Copy out the part of the records that opens with the line containing "city: Garfield" and closes with the line containing "longitude: 16.6494", swapping "latitude" for "lat" and keeping everything else the same.

-- start of Supplied records --

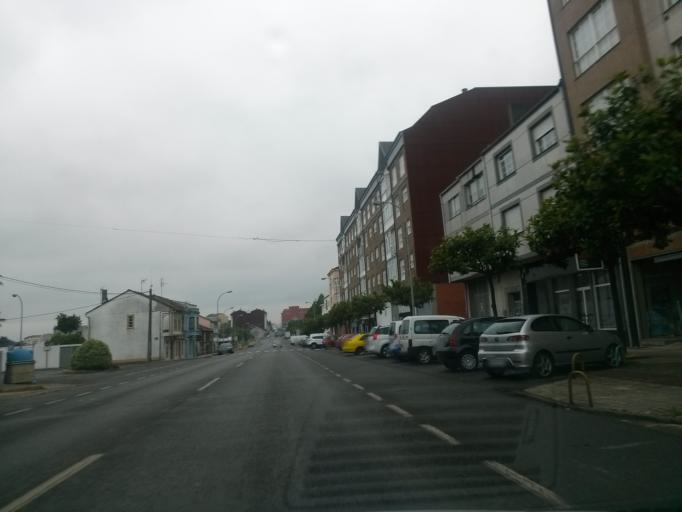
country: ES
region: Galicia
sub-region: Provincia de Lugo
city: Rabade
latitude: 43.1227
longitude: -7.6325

-- end of Supplied records --
-- start of Supplied records --

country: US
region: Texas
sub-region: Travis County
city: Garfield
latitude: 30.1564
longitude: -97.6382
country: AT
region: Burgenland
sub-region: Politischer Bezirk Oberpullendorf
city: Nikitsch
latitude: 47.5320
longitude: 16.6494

-- end of Supplied records --

Right answer>
city: Garfield
lat: 30.1564
longitude: -97.6382
country: AT
region: Burgenland
sub-region: Politischer Bezirk Oberpullendorf
city: Nikitsch
lat: 47.5320
longitude: 16.6494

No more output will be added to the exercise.